The species can be differentiated from the similar I. praetervisa by its spores; the latter "has irregular, lumpy spores". Inocybe rimosa, the split fibrecap, is also similar in appearance; the rarer I. cookei can be differentiated by the smell of honey and the marginate bulb. The colouration, as well as the thick stem with a bulb, are features shared by two other species of Inocybe; I. mixtilis and I. cryptocystis. Another fragrant Inocybe is I. pyriodora, which has an odor resembling cinnamon, or ripe pears in mature specimens; unlike I. cookei, it lacks a bulb at the base of its stem, and bruises a reddish colour when handled or with age.

==Distribution and habitat==
Inosperma cookei is an occasional to frequent mushroom, found growing in mixed woodland on the ground. It is ectomycorrhizal, and grows from summer to late autumn, solitarily or in "trooping groups". It has been recorded in Europe, Russia, China, Mexico, and the United States.

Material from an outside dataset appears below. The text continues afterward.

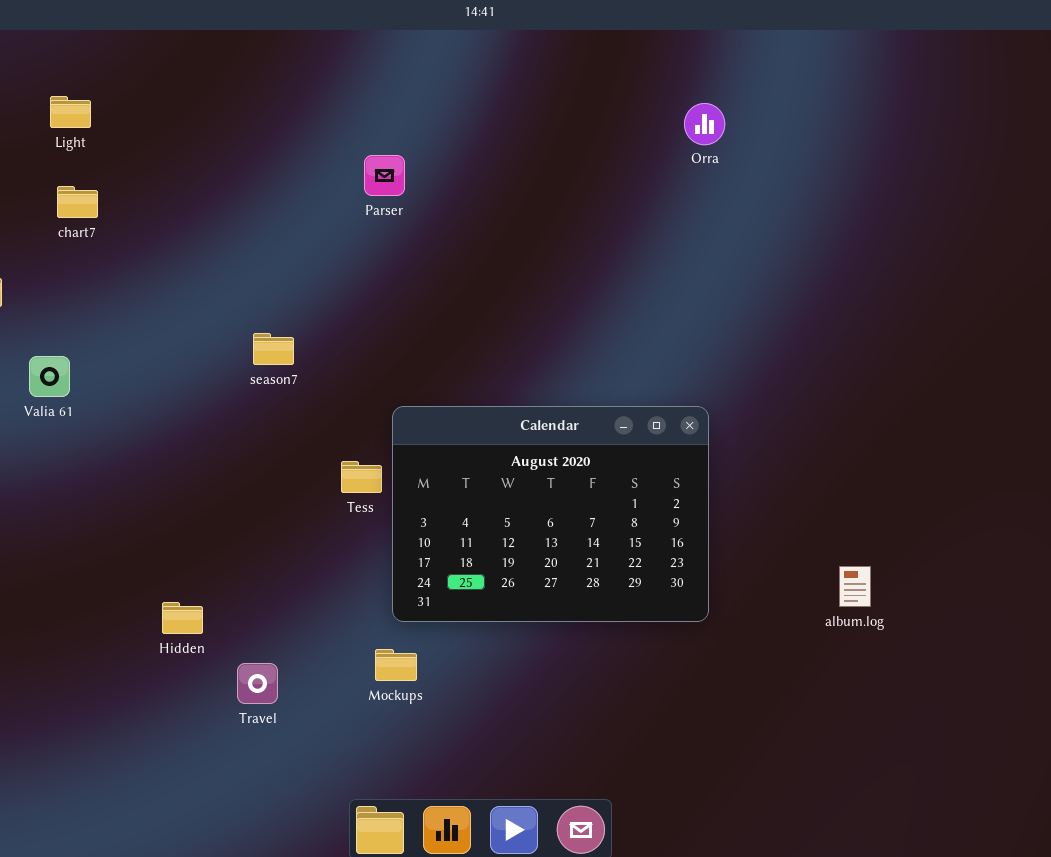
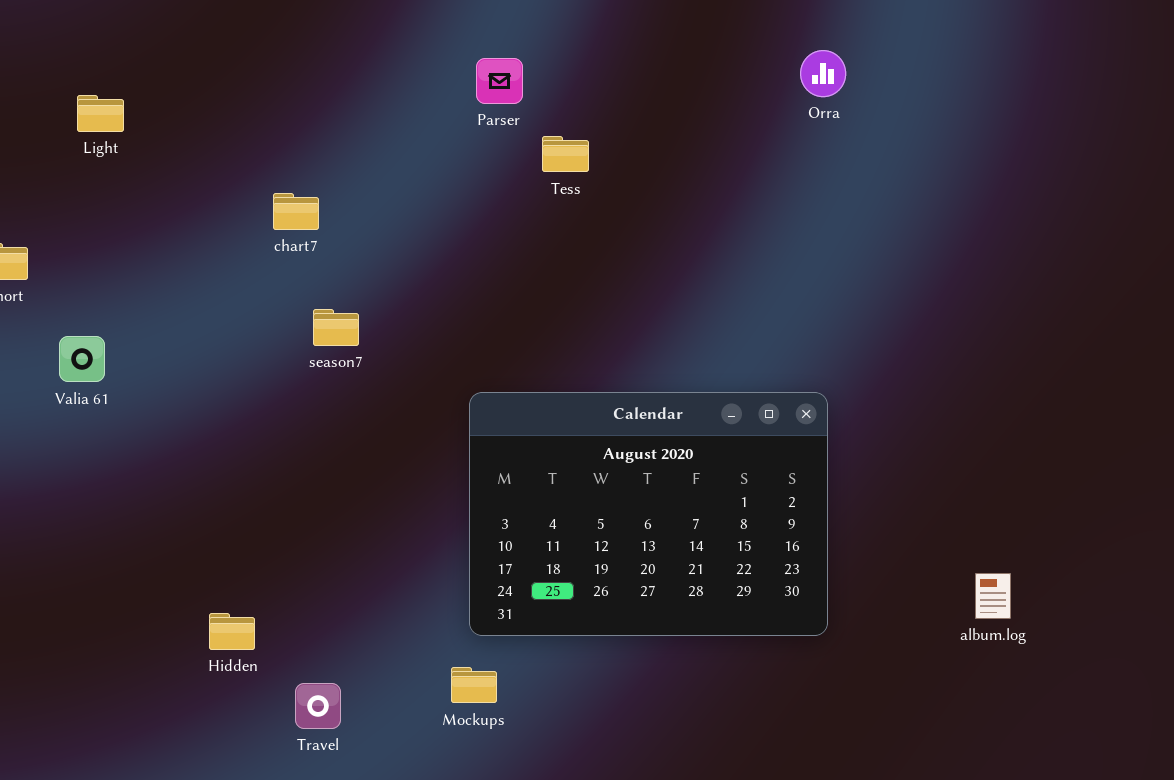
Light: [50,96,91,128] -> [77,95,124,132], moved
Parser: [364,155,405,196] -> [476,58,523,104], moved
chart7: [57,186,98,218] -> [273,193,319,230], moved
Tess: [341,461,382,493] -> [542,136,589,172], moved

==Toxicity and edibility==
Inosperma cookei has been described as both poisonous (due to the presence of muscarine compounds) and non-toxic. Consumption of mushrooms containing muscarine compounds could lead to a number of physiological effects, including: excess salivation, lacrimation, uncontrolled urination or defecation, gastrointestinal problems and emesis (vomiting); this array of symptoms may also be known by the acronym SLUDGE. Other potential effects include a drop in blood pressure, sweating, and death due to respiratory failure. The flesh of the mushroom has a mild taste and a slight smell of honey. Regardless of its actual toxicity or edibility, it is considered "best avoided".